EXERCISE TASK => Render the records below as a JSON list of strings, one string per line and no blank lines. Leave the pictures out.

RECORDS PROVIDED =>
* Begin *
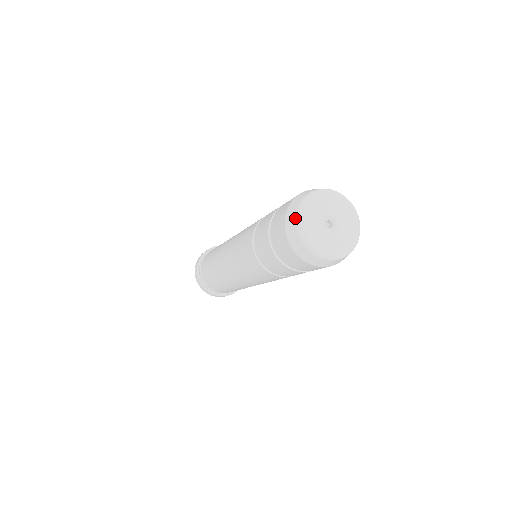
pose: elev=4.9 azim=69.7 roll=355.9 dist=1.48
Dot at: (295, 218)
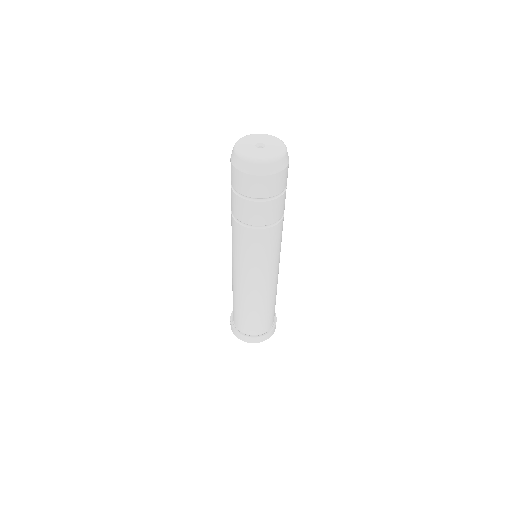
Dot at: occluded
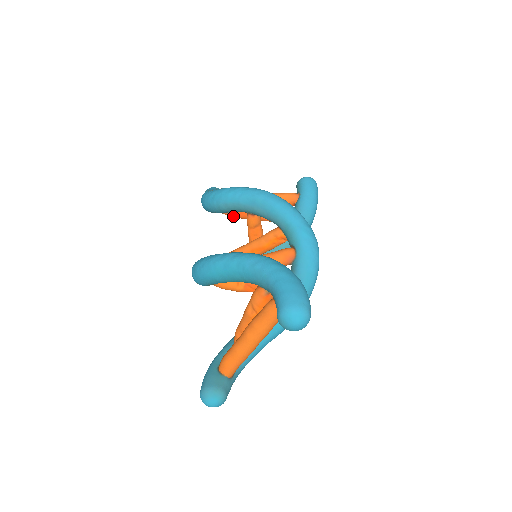
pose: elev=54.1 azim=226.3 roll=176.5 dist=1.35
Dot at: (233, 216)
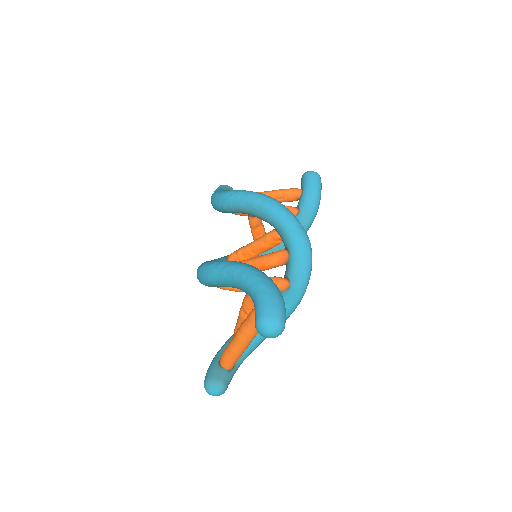
Dot at: (239, 214)
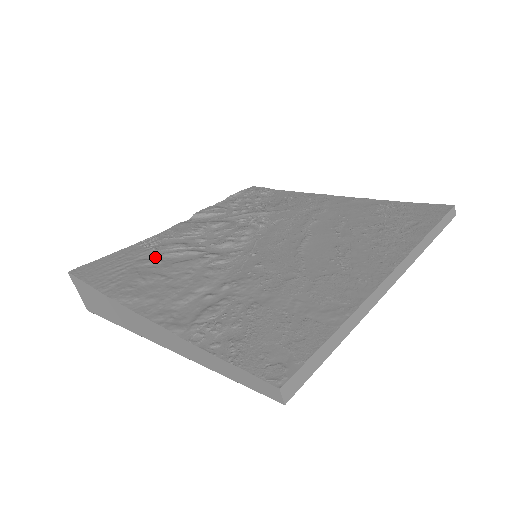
* End *
TASK OUTPUT =>
[
  "pose: elev=4.9 azim=69.7 roll=355.9 dist=1.48",
  "Dot at: (295, 218)",
  "Dot at: occluded",
  "pose: elev=54.1 azim=226.3 roll=176.5 dist=1.35",
  "Dot at: (233, 216)",
  "Dot at: (239, 214)"
]